##### Given information

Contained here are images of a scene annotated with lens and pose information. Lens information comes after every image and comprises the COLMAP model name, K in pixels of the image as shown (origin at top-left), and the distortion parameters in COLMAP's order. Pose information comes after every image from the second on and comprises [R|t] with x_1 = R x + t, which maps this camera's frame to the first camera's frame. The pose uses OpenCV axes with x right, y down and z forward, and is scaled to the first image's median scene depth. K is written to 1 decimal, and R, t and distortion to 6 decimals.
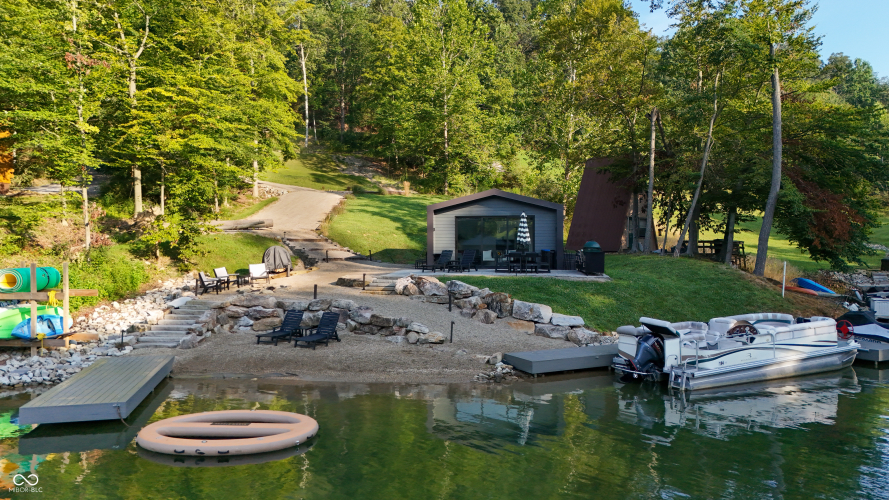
lens RADIAL K [[624.1, 0, 446.6], [0, 624.1, 232.9], [0, 0, 1]] dist [0.112708, -0.138306]
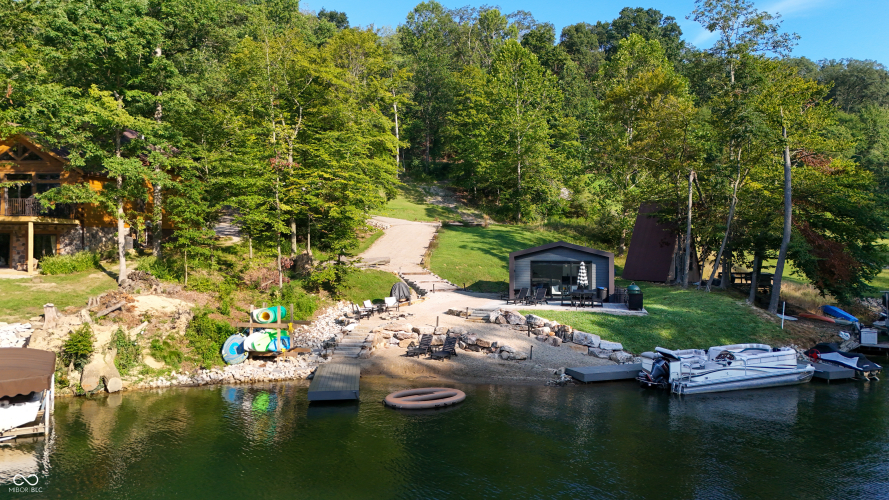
lens RADIAL K [[624.1, 0, 446.6], [0, 624.1, 232.9], [0, 0, 1]] dist [0.112708, -0.138306]
pose [[0.994117, -0.000171, -0.108309, -0.023299], [-0.000371, 0.999988, -0.004981, -0.092140], [0.108309, 0.004992, 0.994105, -0.399631]]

##########

§ **What is required**
Return the whole of the material above exactly, with no picture carried over.

§ **Response**
Contained here are images of a scene annotated with lens and pose information. Lens information comes after every image and comprises the COLMAP model name, K in pixels of the image as shown (origin at top-left), and the distortion parameters in COLMAP's order. Pose information comes after every image from the second on and comprises [R|t] with x_1 = R x + t, which maps this camera's frame to the first camera's frame. The pose uses OpenCV axes with x right, y down and z forward, and is scaled to the first image's median scene depth. K is written to 1 decimal, and R, t and distortion to 6 decimals.
lens RADIAL K [[624.1, 0, 446.6], [0, 624.1, 232.9], [0, 0, 1]] dist [0.112708, -0.138306]
lens RADIAL K [[624.1, 0, 446.6], [0, 624.1, 232.9], [0, 0, 1]] dist [0.112708, -0.138306]
pose [[0.994117, -0.000171, -0.108309, -0.023299], [-0.000371, 0.999988, -0.004981, -0.092140], [0.108309, 0.004992, 0.994105, -0.399631]]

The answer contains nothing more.